**EXERCISE DIRECTIONS:** Write out the entries below again line for line, omitting the pictures from your answer.
_ _ _ _ _
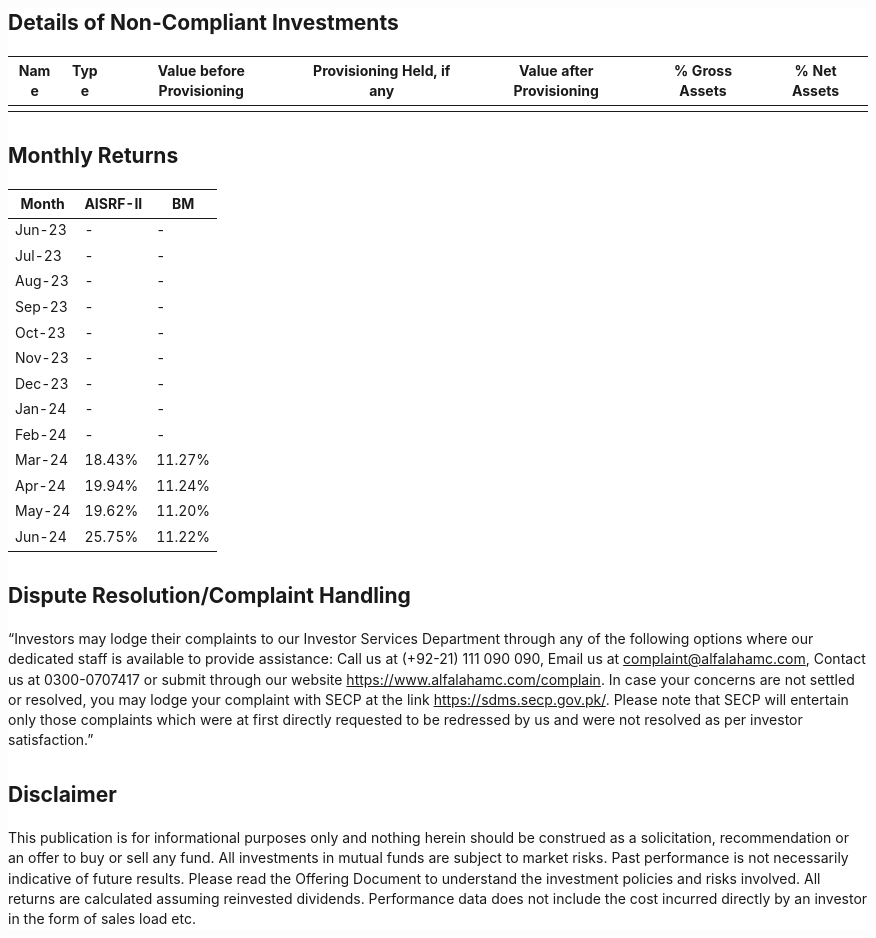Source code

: ## Details of Non-Compliant Investments

| Name | Type | Value before Provisioning | Provisioning Held, if any | Value after Provisioning | % Gross Assets | % Net Assets |
| ---- | ---- | ------------------------- | ------------------------- | ------------------------ | -------------- | ------------ |
|      |      |                           |                           |                          |                |              |

## Monthly Returns

| Month  | AISRF-II | BM     |
| ------ | -------- | ------ |
| Jun-23 | -        | -      |
| Jul-23 | -        | -      |
| Aug-23 | -        | -      |
| Sep-23 | -        | -      |
| Oct-23 | -        | -      |
| Nov-23 | -        | -      |
| Dec-23 | -        | -      |
| Jan-24 | -        | -      |
| Feb-24 | -        | -      |
| Mar-24 | 18.43%   | 11.27% |
| Apr-24 | 19.94%   | 11.24% |
| May-24 | 19.62%   | 11.20% |
| Jun-24 | 25.75%   | 11.22% |

## Dispute Resolution/Complaint Handling

“Investors may lodge their complaints to our Investor Services Department through any of the following options where our dedicated staff is available to provide assistance: Call us at (+92-21) 111 090 090, Email us at complaint@alfalahamc.com, Contact us at 0300-0707417 or submit through our website https://www.alfalahamc.com/complain. In case your concerns are not settled or resolved, you may lodge your complaint with SECP at the link https://sdms.secp.gov.pk/. Please note that SECP will entertain only those complaints which were at first directly requested to be redressed by us and were not resolved as per investor satisfaction.”

## Disclaimer

This publication is for informational purposes only and nothing herein should be construed as a solicitation, recommendation or an offer to buy or sell any fund. All investments in mutual funds are subject to market risks. Past performance is not necessarily indicative of future results. Please read the Offering Document to understand the investment policies and risks involved. All returns are calculated assuming reinvested dividends. Performance data does not include the cost incurred directly by an investor in the form of sales load etc.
_ _ _ _ _
**EXERCISE SOLUTION:**
Source code

: ## Details of Non-Compliant Investments

| Name | Type | Value before Provisioning | Provisioning Held, if any | Value after Provisioning | % Gross Assets | % Net Assets |
| ---- | ---- | ------------------------- | ------------------------- | ------------------------ | -------------- | ------------ |
|      |      |                           |                           |                          |                |              |

## Monthly Returns

| Month  | AISRF-II | BM     |
| ------ | -------- | ------ |
| Jun-23 | -        | -      |
| Jul-23 | -        | -      |
| Aug-23 | -        | -      |
| Sep-23 | -        | -      |
| Oct-23 | -        | -      |
| Nov-23 | -        | -      |
| Dec-23 | -        | -      |
| Jan-24 | -        | -      |
| Feb-24 | -        | -      |
| Mar-24 | 18.43%   | 11.27% |
| Apr-24 | 19.94%   | 11.24% |
| May-24 | 19.62%   | 11.20% |
| Jun-24 | 25.75%   | 11.22% |

## Dispute Resolution/Complaint Handling

“Investors may lodge their complaints to our Investor Services Department through any of the following options where our dedicated staff is available to provide assistance: Call us at (+92-21) 111 090 090, Email us at complaint@alfalahamc.com, Contact us at 0300-0707417 or submit through our website https://www.alfalahamc.com/complain. In case your concerns are not settled or resolved, you may lodge your complaint with SECP at the link https://sdms.secp.gov.pk/. Please note that SECP will entertain only those complaints which were at first directly requested to be redressed by us and were not resolved as per investor satisfaction.”

## Disclaimer

This publication is for informational purposes only and nothing herein should be construed as a solicitation, recommendation or an offer to buy or sell any fund. All investments in mutual funds are subject to market risks. Past performance is not necessarily indicative of future results. Please read the Offering Document to understand the investment policies and risks involved. All returns are calculated assuming reinvested dividends. Performance data does not include the cost incurred directly by an investor in the form of sales load etc.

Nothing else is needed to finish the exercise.